And today's conservatives might usefully note that although Reagan rose to power through ideological politics, he was not an ideologue. When it turned out that the 1981 tax cuts he signed were too big, Reagan heeded Sen. Bob Dole's advice and agreed to some tax increases that he insisted on calling "revenue enhancers." And Reagan the Cold Warrior saw more clearly than almost any other world leader -- Margaret Thatcher was another -- that the new Soviet boss Mikhail Gorbachev was, as Reagan put it, "a serious man seeking serious reform."

Winning the Cold War was thus a four-step process. It began with the containment policies of Truman and Eisenhower. After Vietnam, Jimmy Carter's human rights policies helped restore the United States' moral standing. Reagan's toughness and confidence played a role (particularly on the matter of placing new missiles in Europe). But the end of the Soviet Union was hastened because Ronald Reagan was flexible enough to accept the idea that even the "evil empire" could change.

It is thus paradoxical that liberals may join in building up Reagan's legacy because they now see him as positively moderate and hugely flexible in comparison with the current White House occupant. In that process, Reagan's failures should not be overlooked, among them the disaster in Lebanon, the Iran-contra scandal and the deficits that Reagan insisted would never appear.

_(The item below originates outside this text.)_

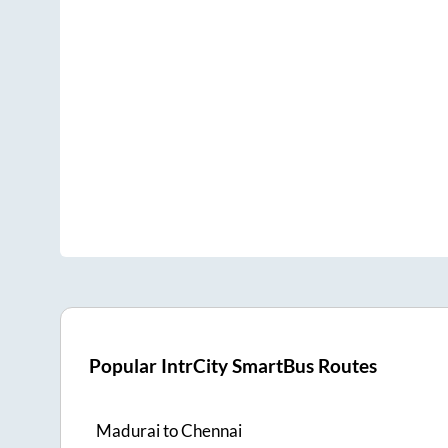
Popular IntrCity SmartBus Routes
Madurai
to
Chennai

But like most effective presidents, Reagan understood that he was inheriting a past whose best moments were created by the opposition party no less than by his own. Reagan could be tough, but he did not go for divisiveness, intolerance or nastiness. He ran for reelection as the sunny guy who brought us "Morning in America." Reagan's critics made fun of that ad. In today's climate, its spirit would come as a great relief.